One important thing to keep in mind is that daffodils contain a sap that is toxic to other cut flowers. If you want to use daffodils in a mixed arrangement, just condition them by placing them in a vase of water for 2 – 3 hours before adding them to your arrangement. This will allow the sap to run out and the stem to callus over.
No cut flower garden would be complete without a few tulips. Alone or in a mixed arrangement, tulips may be the perfect cut flower. They are super easy to grow and have a great vase life. But the main attraction is their variety. Tulips come in a huge number of flower shapes and sizes and bloom in a kaleidoscope of colors (even pitch black!) Check out some of our favorite varieties on our Garden Blog.
Bloom: Early Spring through Midsummer
Iceland Poppies are many florist’s favorite flowers. Their tall (12” to 15”) sturdy stems and big, delicate flowers make them perfect for all kinds of arrangements. Iceland poppies are hardy perennials, but many gardeners grow them as annuals. Cut your poppies right when their big green buds are just about ready to pop open. For the longest lasting bouquets, sear the ends of the stems with boiling water or a flame.
Bloom: Spring to Summer
A bouquet of ravishing roses fresh from your garden is the perfect show-stopping centerpiece. Roses come in so many beautiful colors, you’re sure to find one to fall in love with. But a rose's flowers can be as fleeting as they are beautiful. To help prolong vase life, cut roses when they are only about 1/3 open. Put them in water right away and use a floral preservative to help them last as long as possible. Check out our Rose Care Fact Sheet for more info about growing roses.
Bloom: Mid to Late Summer
These tall, regal perennials make a bold statement on their own or in mixed arrangements. Delphiniums bloom with cluster of blue flowers up and down their stems, making them the perfect line flower. They can get pretty tall in the garden, so be sure to support them so they don’t fall over. Cut delphiniums when 1/4 to 1/3 of their flowers are open and put them into water for up to 6 to 8 days of enjoyment!
Bloom: Late Summer
Also called Gayfeather. Liatris is an upright perennial that is easy to grow and blooms profusely with long lasting spikes of rosy lavender flowers. Their tall sprays of color make them the perfect line flower for any mixed arrangement.

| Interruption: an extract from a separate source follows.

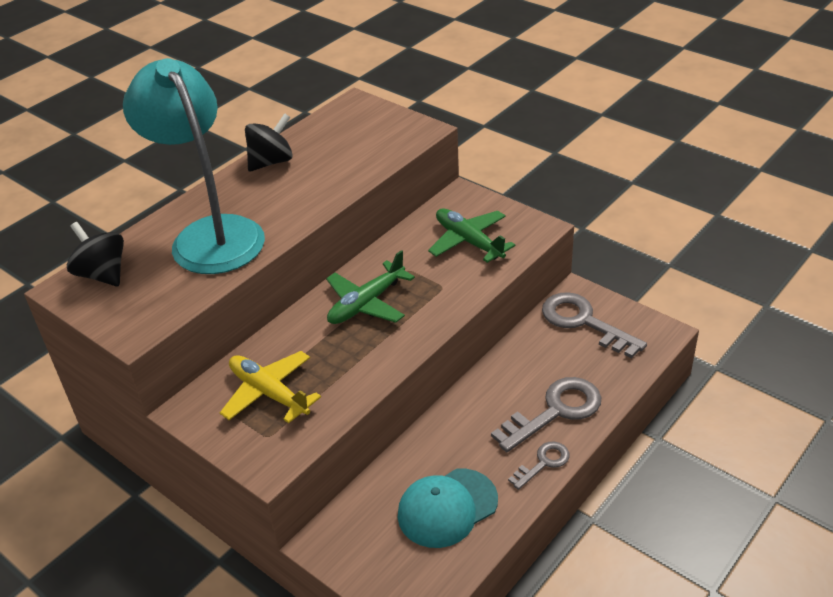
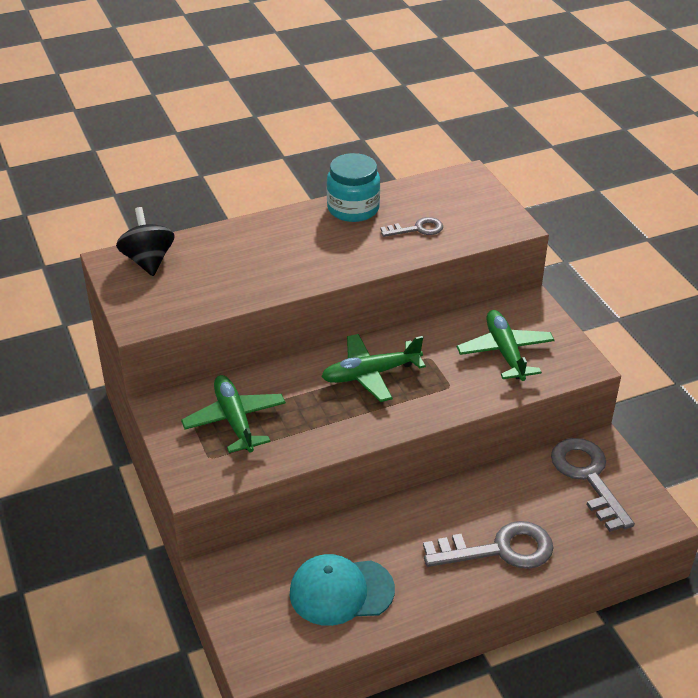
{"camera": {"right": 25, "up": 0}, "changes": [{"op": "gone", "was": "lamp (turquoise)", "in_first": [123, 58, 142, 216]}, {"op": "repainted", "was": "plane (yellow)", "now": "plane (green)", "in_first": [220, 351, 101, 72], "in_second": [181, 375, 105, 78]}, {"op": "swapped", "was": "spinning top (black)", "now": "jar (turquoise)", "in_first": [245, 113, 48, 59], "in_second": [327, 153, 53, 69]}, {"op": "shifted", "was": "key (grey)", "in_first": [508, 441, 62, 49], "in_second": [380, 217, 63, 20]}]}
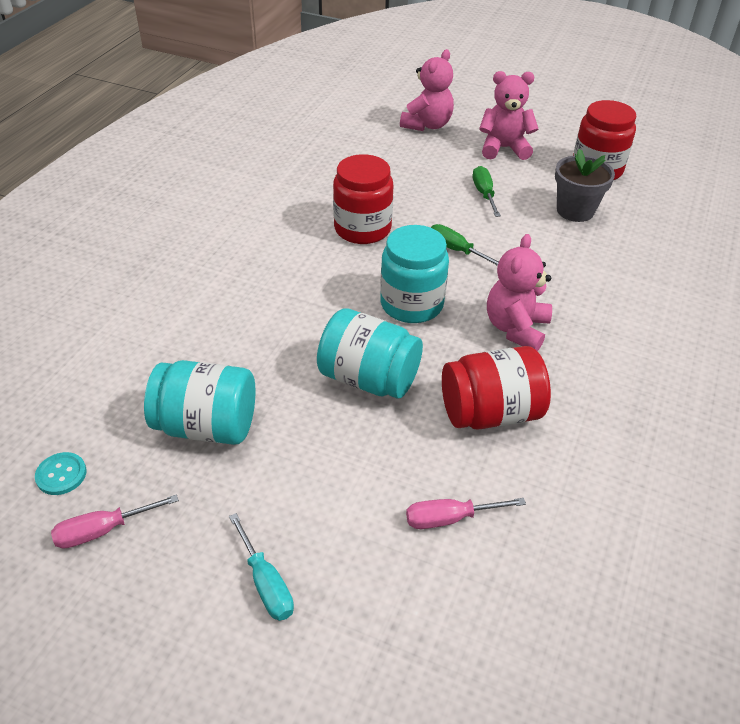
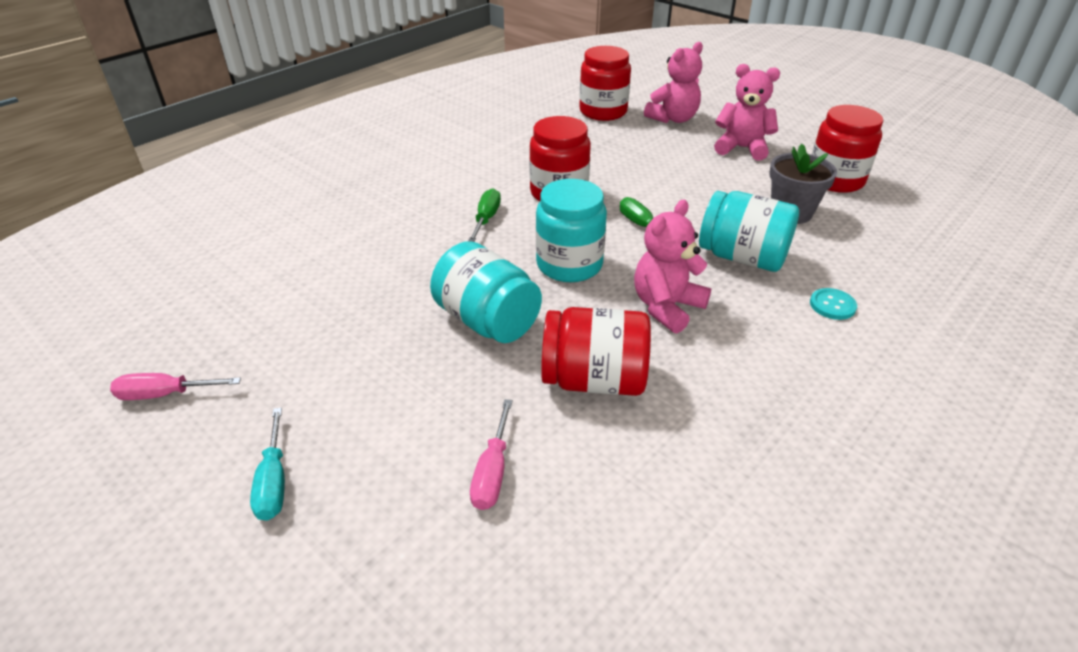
{"camera": {"right": 20, "up": -5}, "changes": [{"op": "shifted", "was": "button (turquoise)", "in_first": [35, 452, 51, 43], "in_second": [810, 288, 47, 32]}, {"op": "shifted", "was": "jar (turquoise)", "in_first": [144, 360, 111, 85], "in_second": [699, 191, 100, 81]}, {"op": "rotated", "was": "screwdriver (pink)", "in_first": [406, 498, 120, 31], "in_second": [470, 399, 43, 111], "clockwise": -90}, {"op": "shifted", "was": "screwdriver (green)", "in_first": [473, 166, 28, 51], "in_second": [468, 188, 33, 54]}, {"op": "new", "now": "jar (red)", "in_second": [579, 46, 52, 75]}]}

Cosmos are annuals, but they are one of the best producing annuals you can grow. The more you cut the more they bloom! Plus, cosmos are prodigious re-seeders, so you’ll often discover a new crop each year. Cosmos don’t have the longest vase life (about 4 to 6 days) so cut these flowers when the buds have turned color but haven’t quite opened yet.

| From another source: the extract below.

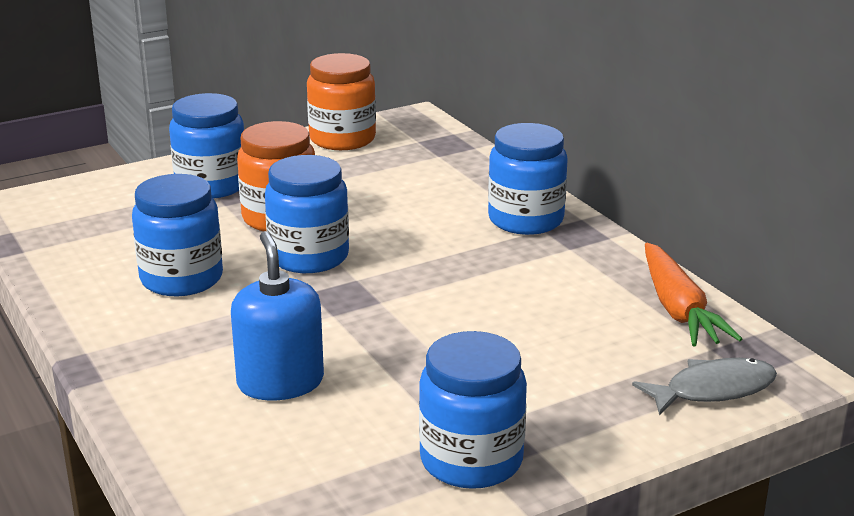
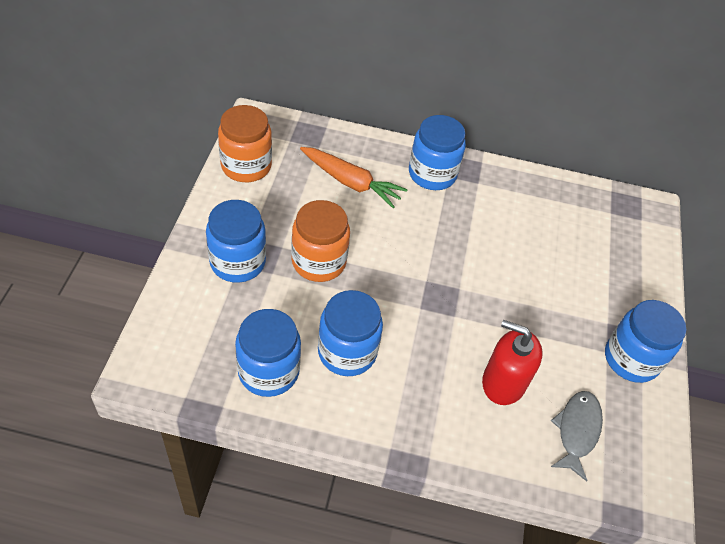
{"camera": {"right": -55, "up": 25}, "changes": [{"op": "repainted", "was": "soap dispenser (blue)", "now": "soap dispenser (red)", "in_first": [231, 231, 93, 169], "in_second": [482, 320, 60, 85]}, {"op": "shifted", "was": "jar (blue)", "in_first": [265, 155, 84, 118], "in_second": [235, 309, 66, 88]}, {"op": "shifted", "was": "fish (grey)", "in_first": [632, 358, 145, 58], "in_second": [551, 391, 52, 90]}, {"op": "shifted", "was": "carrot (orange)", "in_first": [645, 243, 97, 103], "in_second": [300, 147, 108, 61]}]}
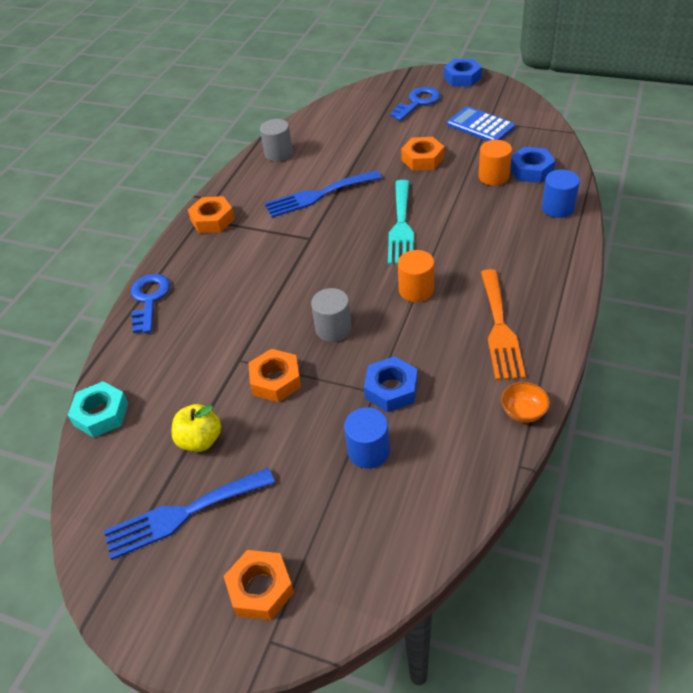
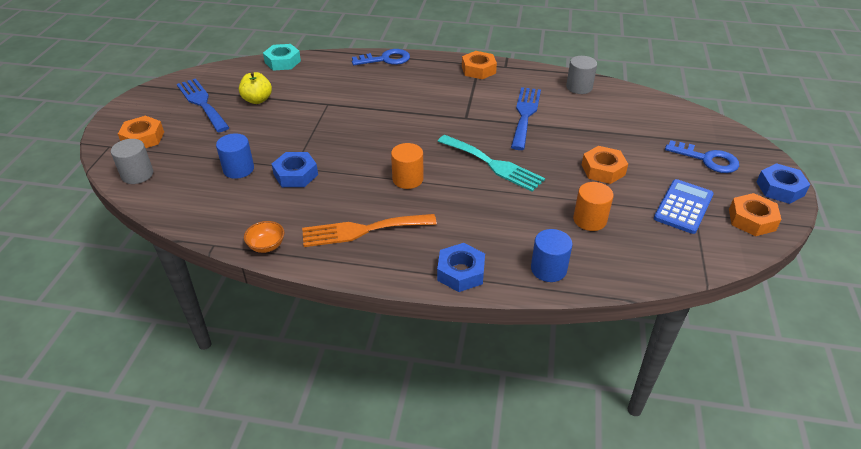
{"camera": {"right": 75, "up": -5}, "changes": [{"op": "shifted", "was": "nut (orange)", "in_first": [248, 349, 53, 53], "in_second": [729, 193, 53, 43]}, {"op": "rotated", "was": "fork (blue)", "in_first": [265, 170, 117, 48], "in_second": [511, 87, 30, 63], "clockwise": 45}, {"op": "shifted", "was": "cylinder (grey)", "in_first": [311, 288, 41, 54], "in_second": [111, 139, 42, 45]}, {"op": "rotated", "was": "fork (turquoise)", "in_first": [388, 180, 26, 85], "in_second": [437, 135, 108, 57], "clockwise": -135}, {"op": "shifted", "was": "nut (blue)", "in_first": [510, 147, 46, 36], "in_second": [437, 243, 48, 49]}]}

Late Summer/Autumn Flowers
Black Eyed Susan
Bloom Late Summer/ early autumn
Black Eyed Susan, or Rudbeckia, are one of the toughest, hardest working perennials in the garden. Not only are the heat -tolerant, drought -tolerant and super low -maintenance, they also bravely bloom through the heat of the summer when many other perennials have pooped out.
Black Eyed Susies are sometimes considered a “dirty flower”, meaning they cause their vase water to become cloudy. Put them in an opaque container or add a small drop of bleach to keep the water clear.
Bloom: Late summer/early autumn
Asters exemplify the term "late bloomer." Throughout the season, they may not look like much but once September rolls around - look out! These prolific bloomers burst into beautiful lavenders, pinks, blues and whites just as the rest of your garden is winding down. Their delicate stems and bunches of daisy-like flowers make them the perfect filler for your autumn arrangements.
Bloom Late Summer/early autumn
Sunflowers have long been one of the most popular cut flowers. Just ask Vincent Van Gogh! Of course you know these perennials bloom with big, open yellow flowers, but they are also super easy to care for and bloom through the hottest part of the late summer into the cool fall.